ZARI (The Silent Aftermath): The door to the Alpha’s quarters clicked shut, and the silence that followed was a physical weight. My skin still burned where Lukas had "claimed" me in front of the Council. That touch wasn't an act of protection; it was a brand. He’d used me like a tool to silence his challengers, and my body—this traitorous, bonded shell—had hummed under his hand like it was coming home.
I didn't collapse. I paced. I was a Hunter, and I was currently trapped in the den of the beast I had spent a decade tracking. My eyes swept the room, searching for a weapon, but they kept landing on Lukas.
"You think that display makes us even?" I hissed, my voice a jagged blade in the quiet. "You think because you saved me from a Council of mutts, I’ve forgotten why I lured you to those docks?"
I didn't need to close my eyes to see it. It was etched into the back of my eyelids. The scent of gunpowder from my rifle always brought back the scent of the Blood Moon Raid.
15 years ago. I remember the taste of dust as I pressed my face against the dirt beneath the farmhouse floorboards. I remember the silver moon sigil on the cloak of the man who stood above my father’s dying body. I didn't just hear a voice; I felt the vibration of a command that had stripped my world to nothing.
"Clear the perimeter. No survivors."
That voice had haunted every hour of my training. It was the same low, gravelly timber that had just claimed me as "Mate" in the Council chamber. The irony was a sick, twisted joke played by a Goddess I no longer believed in.

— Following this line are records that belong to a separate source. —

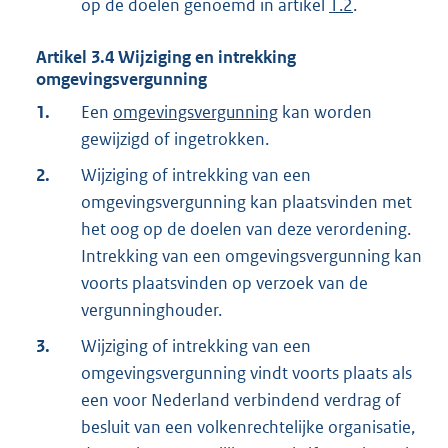
op de doelen genoemd in artikel
1.2
.
Artikel
3.4
Wijziging en intrekking
omgevingsvergunning
1.
Een
omgevingsvergunning
kan worden
gewijzigd of ingetrokken.
2.
Wijziging of intrekking van een
omgevingsvergunning kan plaatsvinden met
het oog op de doelen van deze verordening.
Intrekking van een omgevingsvergunning kan
voorts plaatsvinden op verzoek van de
vergunninghouder.
3.
Wijziging of intrekking van een
omgevingsvergunning vindt voorts plaats als
een voor Nederland verbindend verdrag of
besluit van een volkenrechtelijke organisatie,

LUKAS: I watched Zari pace. She was like a caged leopard—lethal, beautiful, and looking for a throat to tear. The Bond was feeding me her memories in sharp, jagged bursts of static. Fire. Blood. A silver moon cloak.

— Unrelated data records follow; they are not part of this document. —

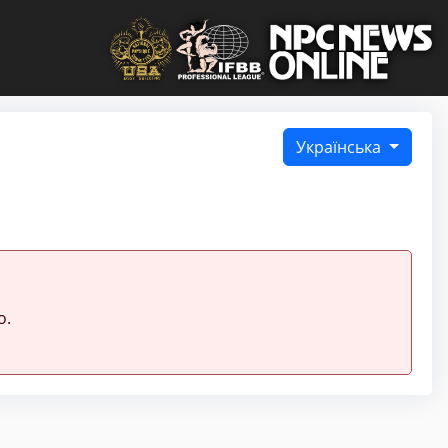
Українська
о.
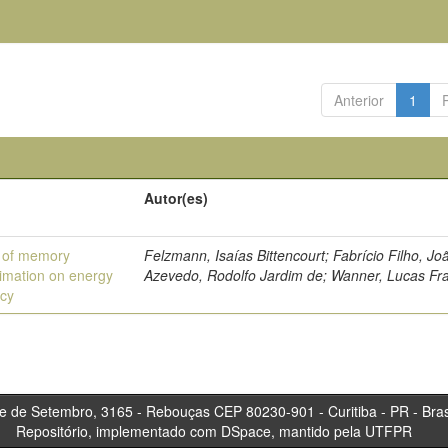
Anterior
1
Autor(es)
 of memory
Felzmann, Isaías Bittencourt; Fabrício Filho, Jo
imation on energy
Azevedo, Rodolfo Jardim de; Wanner, Lucas Fr
ncy
tembro, 3165 - Rebouças CEP 80230-901 - Curitiba 
Repositório, implementado com DSpace, mantido pela UTFPR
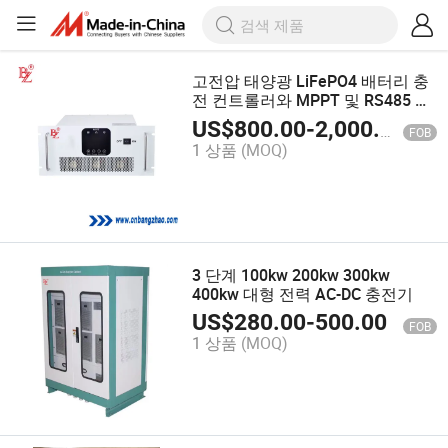
고전압 태양광 LiFePO4 배터리 충
전 컨트롤러와 MPPT 및 RS485 배
터리 에너지 저장 시스템
US$
800.00
-
2,000.00
FOB
1 상품
(MOQ)
3 단계 100kw 200kw 300kw
400kw 대형 전력 AC-DC 충전기
US$
280.00
-
500.00
FOB
1 상품
(MOQ)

I knew that night. I carried the scars of it on my soul as clearly as she did, but for different reasons.
"You have a very specific memory of that night, Zari," I said, my voice dropping to a low rumble as I unbuckled my heavy leather vambraces. "But you were a child hiding in the dark. You saw a cloak. You heard a voice. You built a monster out of shadows because you needed someone to hate while you sharpened your knives."
I knew your name long before you stepped onto those docks, Zari. You thought you were a ghost, but you left a trail of my dead brothers from the border to the coast. Each one had your 'vow' carved into the earth beside them. I didn't come to the docks to be assassinated; I came to see the face of the woman who had made my destruction her life's work. I knew your hatred was ancient... I just didn't know the Moon Goddess would make it my own."

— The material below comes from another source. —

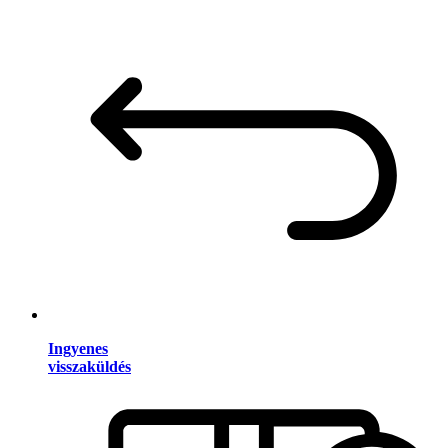
Ingyenes
visszaküldés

I walked toward her, closing the distance until she was forced to stop or retreat. She didn't retreat. She reached for the small, concealed blade in her boot.
I was faster. I caught her wrist, pinning it against the stone wall beside her head, looming over her until my heat was the only thing she could feel.
I leaned in, my face inches from hers. The scent of her hatred was intoxicating, mixed with the rising heat of the Bond. "I was at that farm, yes. I wore that cloak. But I wasn't the one who gave the order to kill. I was the one who executed the men who did."
ZARI: "Liar," I spat, the word vibrating against his lips. I struggled against his grip, but his weight was absolute. The Bond was screaming at me to stop fighting, to lean into the massive strength of the male who held me. "I heard you. I know your voice, Lukas. I’ve heard it every night for fifteen years."
LUKAS: "Then you heard a shadow," I growled. I released her wrist, but instead of pulling away, I grabbed the front of her leather vest, jerking her flush against my chest. The impact sent a jolt of raw, 18+ electricity through us both. I felt her breath hitch, her body betraying her mind instantly. "The man who gave that order is dead. I made sure of it. But if you want to kill me for being the Alpha of the Pack that broke you, then do it. But don't lie to yourself and call it justice. Call it what it is: bloodlust."
ZARI: My heart was slamming against his ribs. I could feel his arousal, hard and demanding, pressing against me through our layers of leather. It was a violation and a promise all at once. My hand, free now, didn't reach for my knife. It curled into the fabric of his shirt, my knuckles bruising against his chest.
"I came to those docks to end you," I whispered, my voice breaking.
LUKAS: "And yet, here you are," I murmured, my mouth hovering just a hair's breadth from her ear. I let my hand slide from her vest to the back of her neck, my thumb stroking the sensitive skin there, making her shudder. "Trapped in my room. Wrapped in my scent. Seeking my heat when you think I'm sleeping. You can hate the memory of the Alpha from ten years ago, Zari. But the Alpha standing in front of you is the only reason you’re still breathing."
ZARI: He didn't wait for a reply. He released me with a sudden, sharp distance that felt like a physical wound. I stood there, gasping for air that wasn't filled with him, the ghost of my father’s face flickering in my mind. For the first time, the memory was blurry—drowned out by the suffocating, demanding reality of the man who had just looked into my soul and called me a liar.